Monday, 23 March 2009

Abercrombie & Fitch on both sides of the Atlantic

American companies kick the crap out of their British counterparts when it comes to brand marketing and management - especially in the transference of these brands out of the domestic market and into foreign waters.

I remember when Krispy Kreme first branched out into the UK and you could only buy them in Harrods or Selfridges. Talk about manipulating the image. In the States, Krispy Kreme is ubiquitous - you can buy your original glazed boxes of sickly sweet sticky doom in MacDonald's style drive-through. But when glamorous women in Louboutin heels come strutting out of Harrod's with their doughnuts in a frosted plastic bag, it sends out a whole different message.

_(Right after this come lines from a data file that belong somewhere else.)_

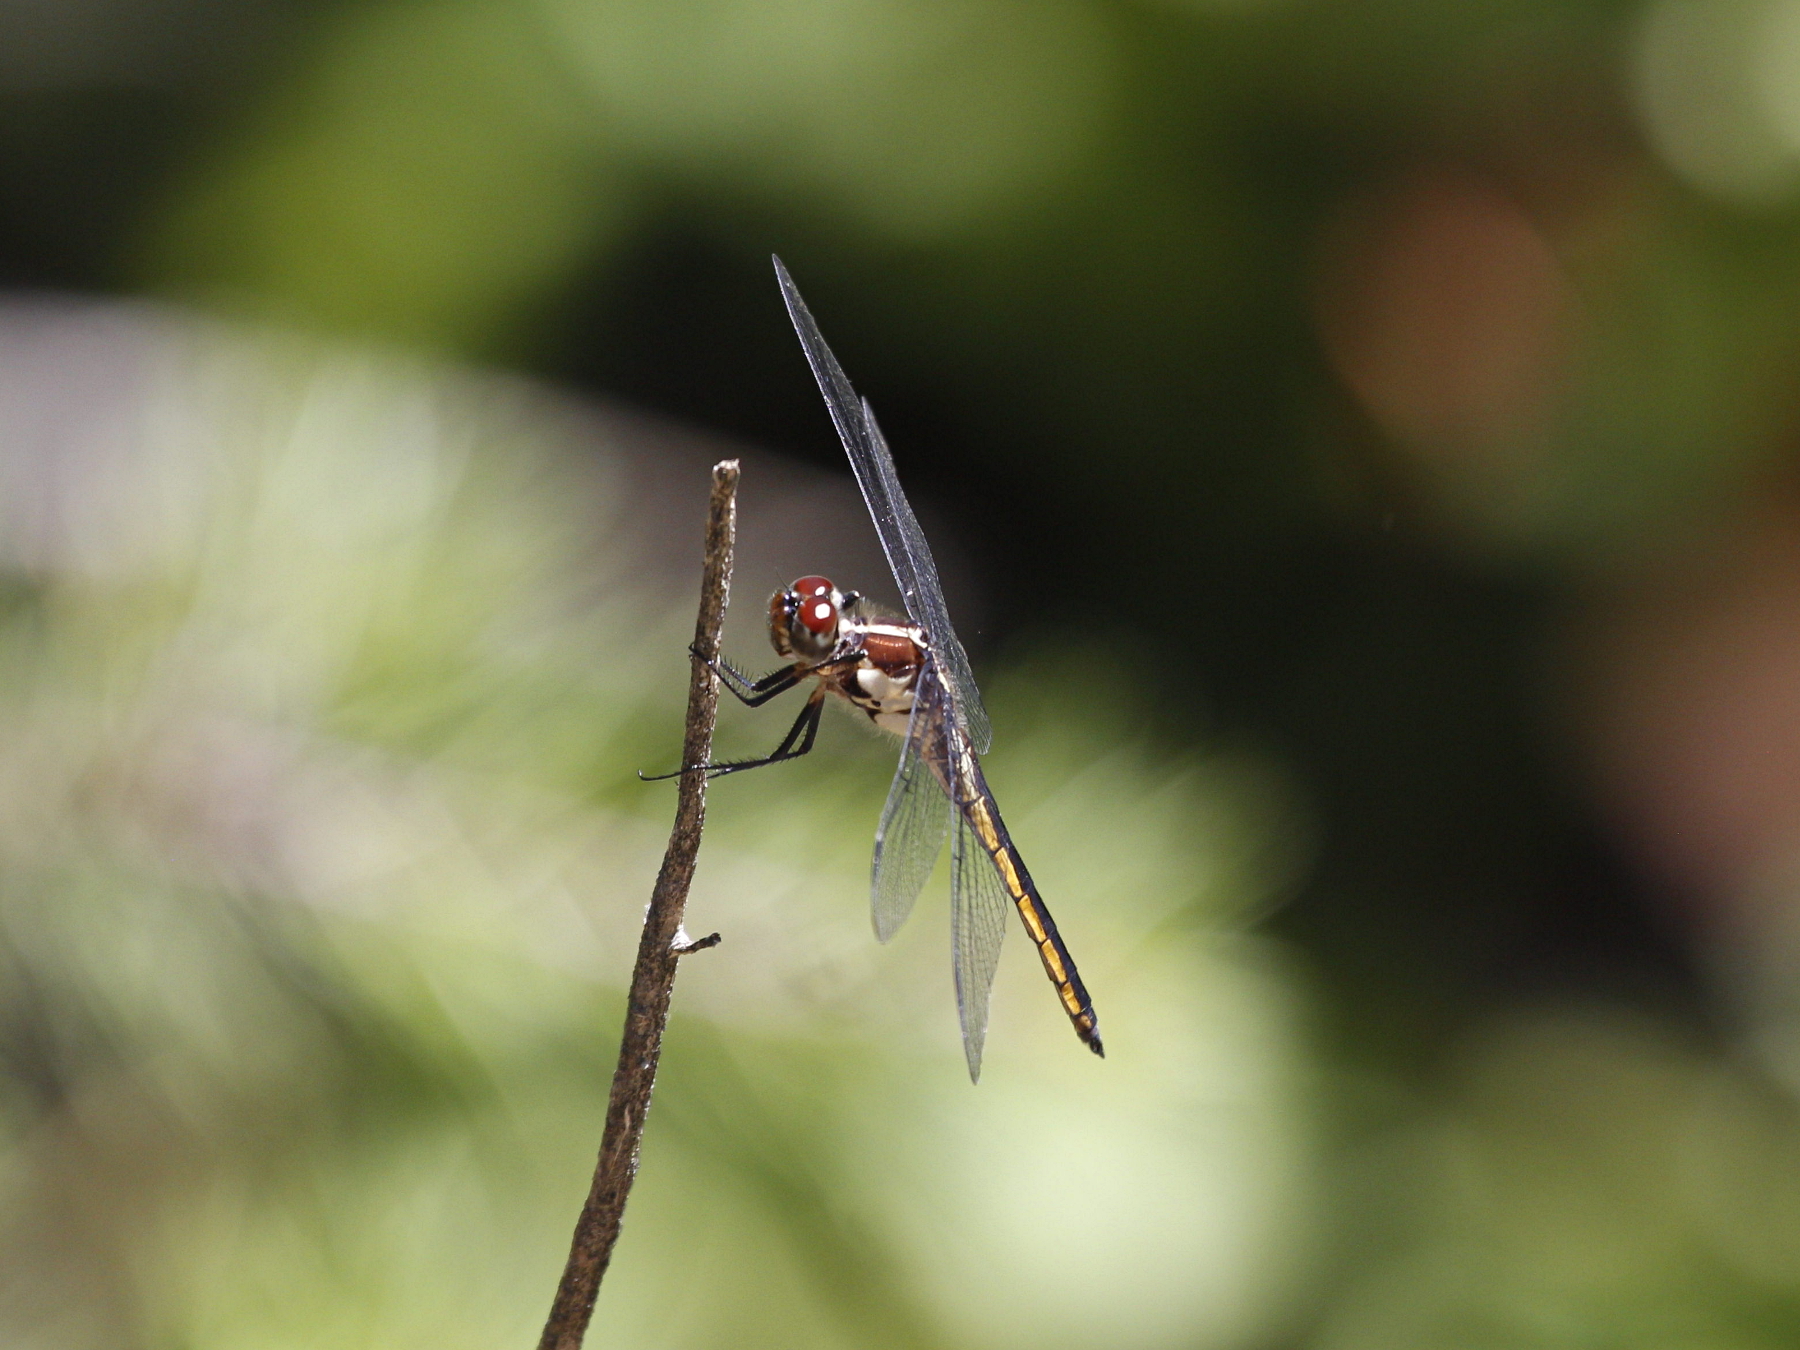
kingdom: Animalia
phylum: Arthropoda
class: Insecta
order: Odonata
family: Libellulidae
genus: Libellula
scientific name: Libellula incesta
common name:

The aura conferred by these women and the expensive bazaars which stocked KK meant that eventually the brand could branch out into high street: they are now sold in some high street Tesco's or stand alone shops.

But the best example of a brand purchasing a much bigger status over the pond is Abercrombie and Fitch. Walking down Burlington Gardens last Friday afternoon, on my way to get some Laduree macarons, I walked past Abercrombie and Fitch. The location of the shop in between Saville Row and Old Bond Street on Burlington Gardens tells you pretty much everything you need to know about A&F's aspirations in the UK.

This is what most of the Abercrombie stores look like in America:

This is what the Abercrombie store looks like in London:

This is a brand better known for its 'sexy' soft-porn ads that wind up the parents of the kids who buy the clothes. The style is a sort of over-priced Gap: boring, yet still managing to encourage a slightly slutty jeans and t-shirt look. They aren't prep enough to be J. Crew or J.Press but they're expensive enough to be cool in that just out of reach way for most American teenagers.

Funny then that Jack Wills wearing Sloaneys are totally buying into the A&F look. Actually, a lot of people I know got (and still are) really excited when the A&F shop opened in London. A girl I used to work with received an A&F hoody for her birthday and she was jumping up and down clutching the thing like a winning lottery ticket. It was a plain, pink hoody, with A&F plastered across it in big letters, which cost around £70. I just don't get it.

The funniest thing though was when I finally got to Lauduree, three kids (two guys and a girl) came into the shop behind me who had just been to Abercrombie. The were talking about all the different outfits they had purchased and what they would wear on their impending trip to San Francisco. They bought a wardrobe full of chavvy American clothes to wear on their holiday to America! It's absolutely brilliant - the triumph of pretending to be an exclusive brand when you export it around the world. I was so tempted to turn around and shatter the illusion these poor kids had created of Abercrombie and Fitch - I think they actually thought it was the US equivalent of a 5th Avenue brand. Or maybe they were more clever than I gave them credit for and they actually wanted to look like young, sheep-herded American teenagers. And anyway, even if I did explain to them what A&F or KK meant in America, it would still be like telling a chav that Burberry plaid isn't cool anymore.